WORK TASK
The records below must be transcribed exactly, with each picture left out.

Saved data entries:
***
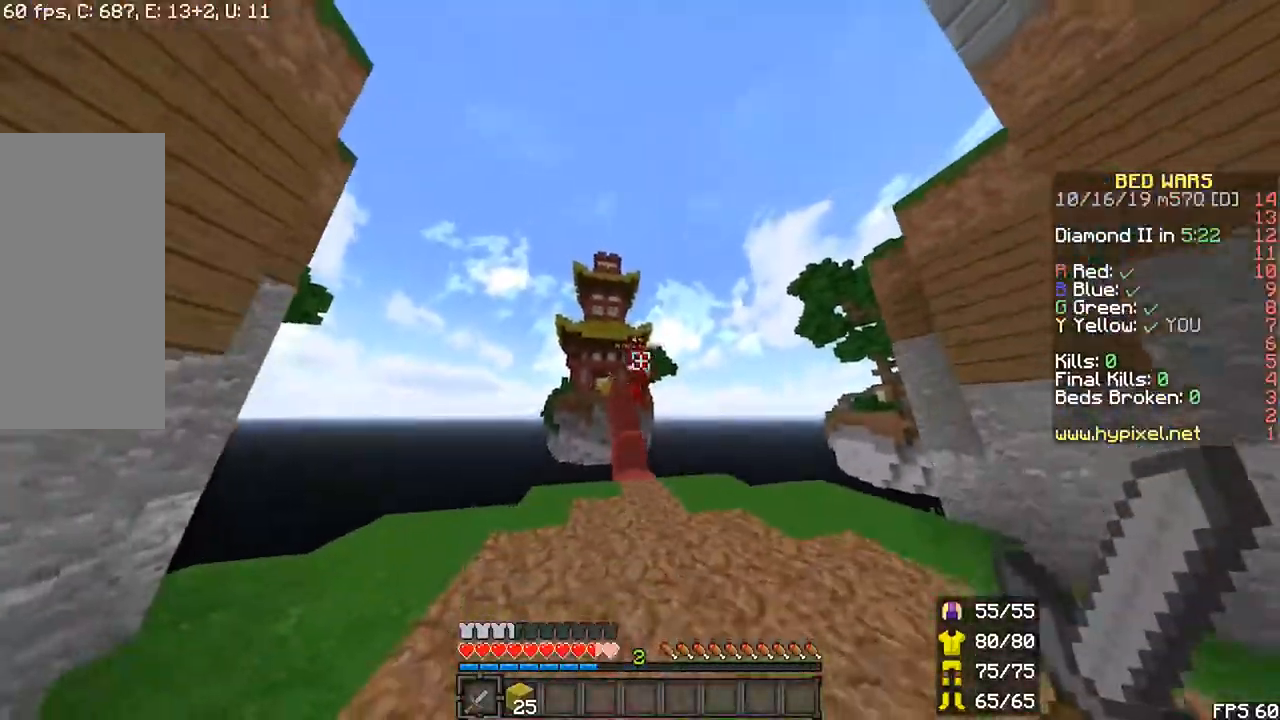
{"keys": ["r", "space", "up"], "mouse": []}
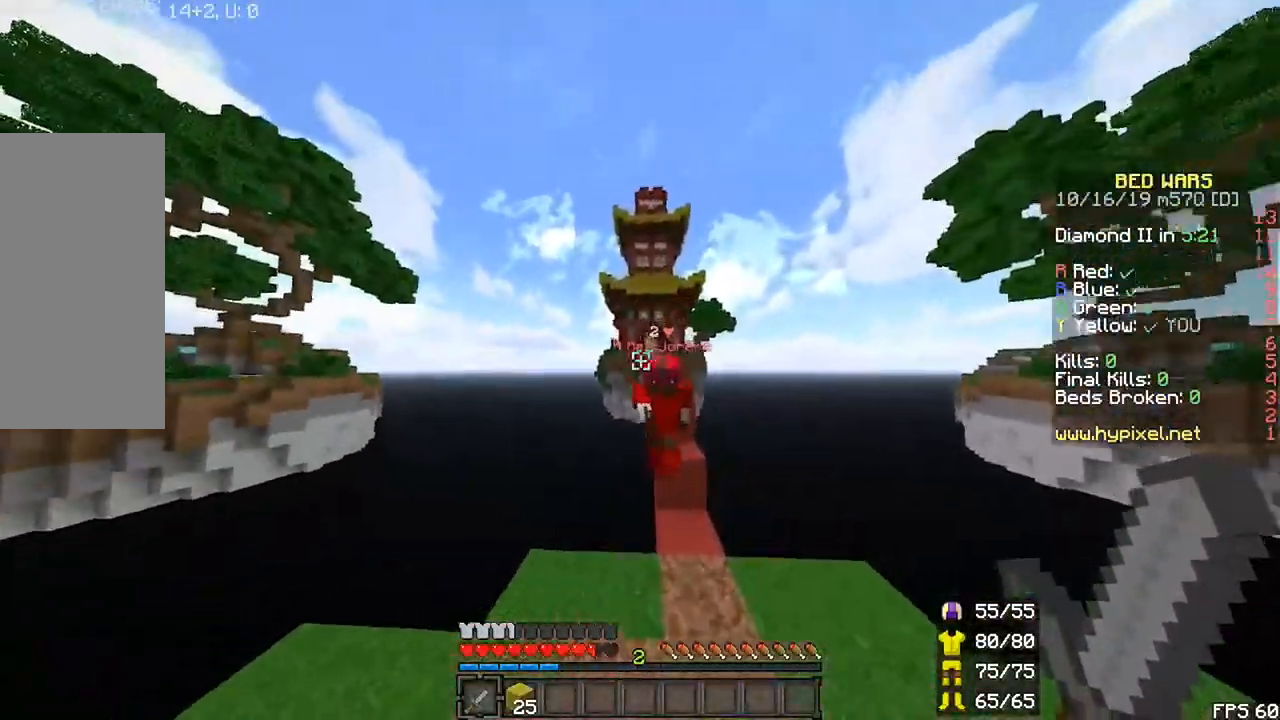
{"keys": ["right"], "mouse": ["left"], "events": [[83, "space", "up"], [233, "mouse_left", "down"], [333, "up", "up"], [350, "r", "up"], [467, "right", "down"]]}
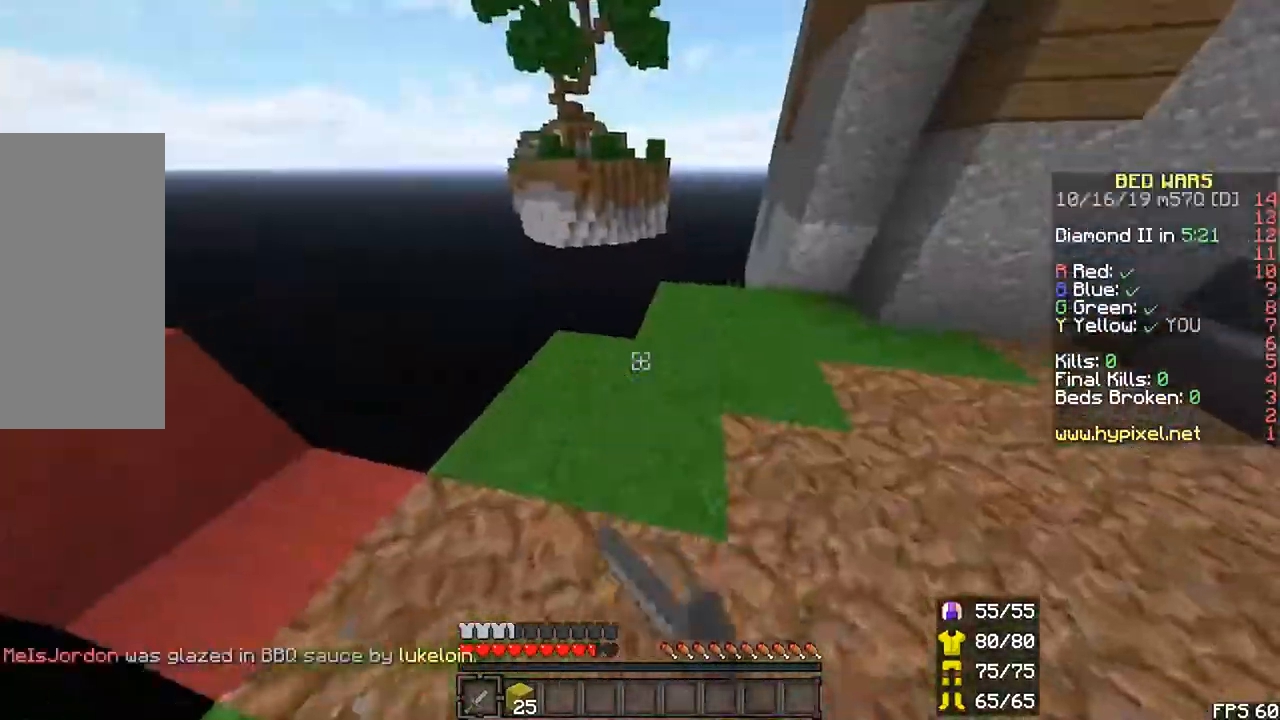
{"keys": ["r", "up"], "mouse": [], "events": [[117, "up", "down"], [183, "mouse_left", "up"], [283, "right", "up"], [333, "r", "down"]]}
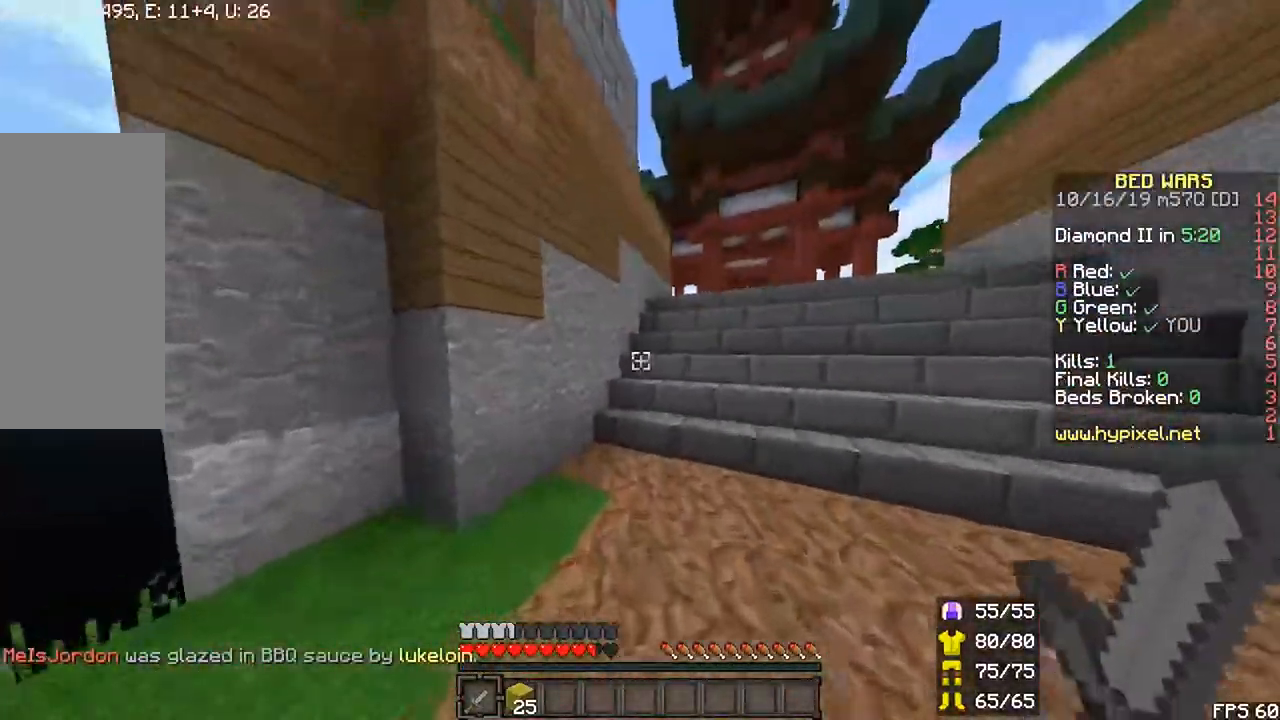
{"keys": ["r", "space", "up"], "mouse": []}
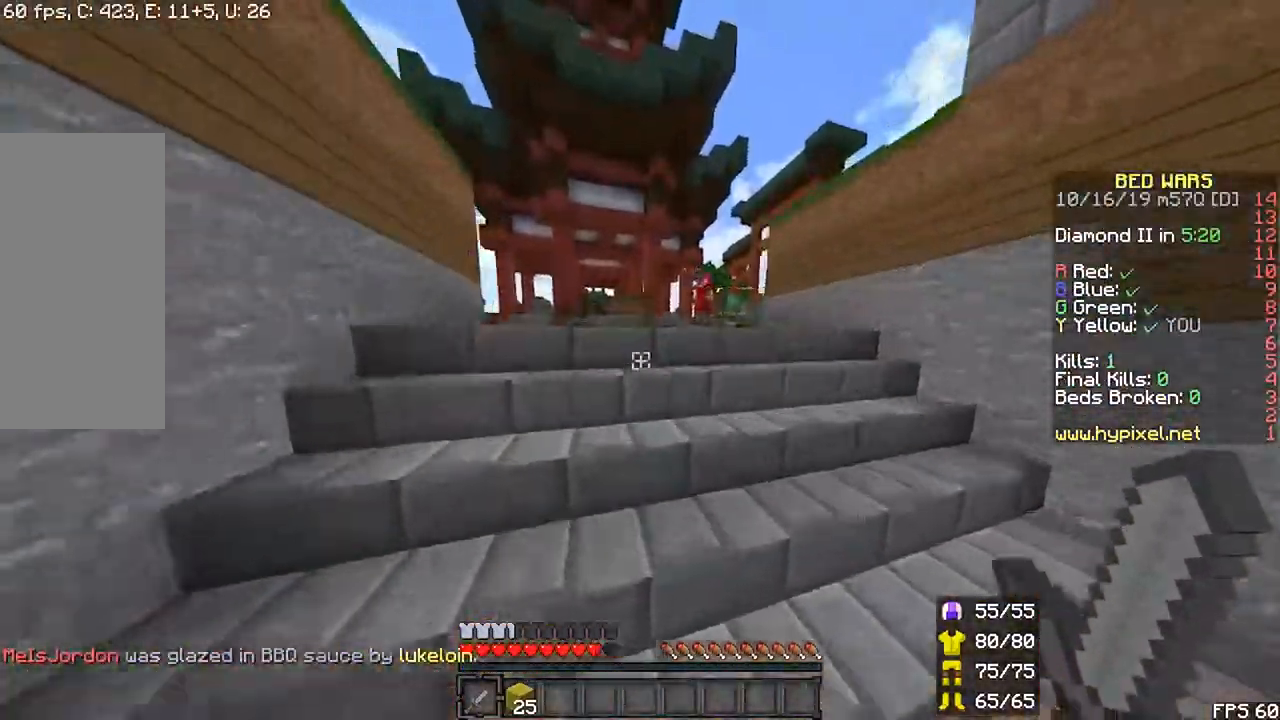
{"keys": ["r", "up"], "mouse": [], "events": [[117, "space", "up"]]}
***
SOLUTION FOR THIS TASK
{"keys": ["r", "space", "up"], "mouse": []}
{"keys": ["right"], "mouse": ["left"], "events": [[83, "space", "up"], [233, "mouse_left", "down"], [333, "up", "up"], [350, "r", "up"], [467, "right", "down"]]}
{"keys": ["r", "up"], "mouse": [], "events": [[117, "up", "down"], [183, "mouse_left", "up"], [283, "right", "up"], [333, "r", "down"]]}
{"keys": ["r", "space", "up"], "mouse": []}
{"keys": ["r", "up"], "mouse": [], "events": [[117, "space", "up"]]}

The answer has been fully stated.